**Document extract:**

--- START ---

Before I begin bloviating about slow reading and my adventures with
Marcel Proust, I want to share some information and some links.
Timothy Hallinan, author of a number of novels, but most recently,
The Fourth Watcher has got a fascinating series of guest blog posts on creativity going up each week. The first was by author
Christopher West and on Sunday, the second post in the series, by
Stephen Cohn, Emmy Award winning composer will be up. Tim has a whole series of guest bloggers lined up so check out
these fascinating posts and comments on living a creative life.
Larramie, known to most as the muse behind the delightful
Seize a Daisy has launched a new project and blog called
The Divining Wand. Have a wish you want to make with your own personal fairy godmother? Curious? You should be. Check out the site and maybe one of your dreams will come true.
On a more serious note,
Travis Erwin from One Word, One Rung, One Day lost his home and everything in it to a fire earlier this week. Thankfully, Travis and his family were not injured. Blogger
Erica Orloff and friends have set up the
Habitat for Travis site where you can help the Erwin family.
* * *
When I think about reading as a child, or more accurately, as a pre-adolescent and then a teenager when books made their deepest impressions on me, I recall a feeling of warmth and of hiding out with a book. It’s a fetal, curled up with bare feet memory. I have sense memories of sitting on beaches, disappearing into sofa cushions, elbow-propped face in hands underneath an oak tree or summer furniture on a breezeway or porch and I remember that nothing in the world existed but what was on the page in front of me and maybe the sound of waves crashing or leaves rustling. It seems I was always reading, but I don’t remember having lots of books. Most came from the library or were borrowed -- with or without the permission of their rightful owners. I was serially monogamous with books and in love with whatever I was reading at the time. I may even have needed a cooling off period, the space to grieve the book just finished before I turned to something new. I was depressed at learning I’d read the only book by an author whose words I couldn’t get enough of and frequently I started a book I’d only just finished all over again so that the experience didn’t have to end.

--- END ---

**What you need to do:**
Copy the blog post from "Before I begin" up to and including "will come true.", changing "fairy godmother" to "guardian angel". You won't need the records that follow.

**Extracted entries:**

--- START ---

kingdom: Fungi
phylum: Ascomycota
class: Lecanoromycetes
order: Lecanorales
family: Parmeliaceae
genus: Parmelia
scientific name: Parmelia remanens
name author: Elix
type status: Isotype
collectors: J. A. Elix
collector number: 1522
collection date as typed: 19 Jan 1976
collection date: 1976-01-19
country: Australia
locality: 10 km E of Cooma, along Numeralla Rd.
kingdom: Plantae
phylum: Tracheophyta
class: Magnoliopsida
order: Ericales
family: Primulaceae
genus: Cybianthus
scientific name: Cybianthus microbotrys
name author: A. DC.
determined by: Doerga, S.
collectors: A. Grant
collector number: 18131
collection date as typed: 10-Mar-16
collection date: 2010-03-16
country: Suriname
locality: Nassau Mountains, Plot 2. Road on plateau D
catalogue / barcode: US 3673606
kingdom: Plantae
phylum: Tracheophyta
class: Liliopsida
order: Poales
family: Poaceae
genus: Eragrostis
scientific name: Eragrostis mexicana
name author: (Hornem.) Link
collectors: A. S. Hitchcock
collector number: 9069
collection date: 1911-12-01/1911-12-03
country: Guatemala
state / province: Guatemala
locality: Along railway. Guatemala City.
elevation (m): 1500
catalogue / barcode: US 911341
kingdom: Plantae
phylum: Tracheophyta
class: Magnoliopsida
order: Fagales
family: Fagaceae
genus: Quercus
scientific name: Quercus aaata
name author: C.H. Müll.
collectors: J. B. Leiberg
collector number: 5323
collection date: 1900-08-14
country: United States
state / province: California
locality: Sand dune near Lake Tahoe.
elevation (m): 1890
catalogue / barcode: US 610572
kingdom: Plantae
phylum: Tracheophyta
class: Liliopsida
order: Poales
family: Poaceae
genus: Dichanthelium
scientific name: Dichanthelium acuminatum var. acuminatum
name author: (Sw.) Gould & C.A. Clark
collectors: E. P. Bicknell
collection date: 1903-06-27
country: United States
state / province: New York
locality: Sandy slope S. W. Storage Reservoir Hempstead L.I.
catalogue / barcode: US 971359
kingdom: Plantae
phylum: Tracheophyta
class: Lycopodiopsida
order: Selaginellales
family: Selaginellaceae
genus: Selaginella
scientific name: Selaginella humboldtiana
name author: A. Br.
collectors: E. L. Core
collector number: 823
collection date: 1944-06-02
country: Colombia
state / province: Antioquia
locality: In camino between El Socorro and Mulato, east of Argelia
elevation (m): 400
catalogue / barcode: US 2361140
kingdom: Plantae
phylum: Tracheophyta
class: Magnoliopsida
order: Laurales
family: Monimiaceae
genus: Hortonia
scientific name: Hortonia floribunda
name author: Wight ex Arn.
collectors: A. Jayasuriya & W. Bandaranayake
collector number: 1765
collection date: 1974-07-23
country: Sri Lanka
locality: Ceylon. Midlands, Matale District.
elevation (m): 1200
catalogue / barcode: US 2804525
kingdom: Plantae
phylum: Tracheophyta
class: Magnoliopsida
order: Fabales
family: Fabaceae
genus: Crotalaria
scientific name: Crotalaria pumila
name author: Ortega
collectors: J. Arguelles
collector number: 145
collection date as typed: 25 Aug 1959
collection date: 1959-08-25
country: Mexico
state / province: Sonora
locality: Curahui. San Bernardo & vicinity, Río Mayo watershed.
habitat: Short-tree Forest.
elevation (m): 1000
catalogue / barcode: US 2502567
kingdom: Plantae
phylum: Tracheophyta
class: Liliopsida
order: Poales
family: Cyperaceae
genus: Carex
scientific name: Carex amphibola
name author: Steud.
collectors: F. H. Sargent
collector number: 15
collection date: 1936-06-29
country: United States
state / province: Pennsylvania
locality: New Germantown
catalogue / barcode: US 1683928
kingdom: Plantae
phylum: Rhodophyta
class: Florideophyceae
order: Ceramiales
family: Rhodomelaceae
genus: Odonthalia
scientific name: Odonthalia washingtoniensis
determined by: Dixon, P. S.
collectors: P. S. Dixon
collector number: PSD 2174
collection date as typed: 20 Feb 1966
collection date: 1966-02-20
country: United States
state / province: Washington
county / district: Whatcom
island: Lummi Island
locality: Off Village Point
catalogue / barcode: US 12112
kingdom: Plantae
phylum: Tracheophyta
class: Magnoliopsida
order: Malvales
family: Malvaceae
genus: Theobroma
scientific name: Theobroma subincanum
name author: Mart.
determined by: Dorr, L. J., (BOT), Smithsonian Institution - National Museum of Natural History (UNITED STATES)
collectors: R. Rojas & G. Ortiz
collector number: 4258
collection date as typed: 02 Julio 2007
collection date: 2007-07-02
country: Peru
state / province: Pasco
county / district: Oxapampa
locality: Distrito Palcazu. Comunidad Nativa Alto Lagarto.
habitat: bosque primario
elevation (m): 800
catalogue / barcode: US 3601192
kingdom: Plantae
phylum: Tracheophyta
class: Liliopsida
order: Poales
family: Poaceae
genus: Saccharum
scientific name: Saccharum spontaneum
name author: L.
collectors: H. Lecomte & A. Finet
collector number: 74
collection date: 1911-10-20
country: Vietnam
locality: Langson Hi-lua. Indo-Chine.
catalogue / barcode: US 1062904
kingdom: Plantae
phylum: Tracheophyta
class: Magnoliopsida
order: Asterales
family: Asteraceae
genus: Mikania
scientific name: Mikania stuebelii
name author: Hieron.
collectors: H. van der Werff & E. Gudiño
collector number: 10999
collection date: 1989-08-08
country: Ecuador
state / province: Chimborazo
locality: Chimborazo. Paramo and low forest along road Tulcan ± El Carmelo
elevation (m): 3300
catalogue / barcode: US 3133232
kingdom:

--- END ---

**Final result:**
Before I begin bloviating about slow reading and my adventures with
Marcel Proust, I want to share some information and some links.
Timothy Hallinan, author of a number of novels, but most recently,
The Fourth Watcher has got a fascinating series of guest blog posts on creativity going up each week. The first was by author
Christopher West and on Sunday, the second post in the series, by
Stephen Cohn, Emmy Award winning composer will be up. Tim has a whole series of guest bloggers lined up so check out
these fascinating posts and comments on living a creative life.
Larramie, known to most as the muse behind the delightful
Seize a Daisy has launched a new project and blog called
The Divining Wand. Have a wish you want to make with your own personal guardian angel? Curious? You should be. Check out the site and maybe one of your dreams will come true.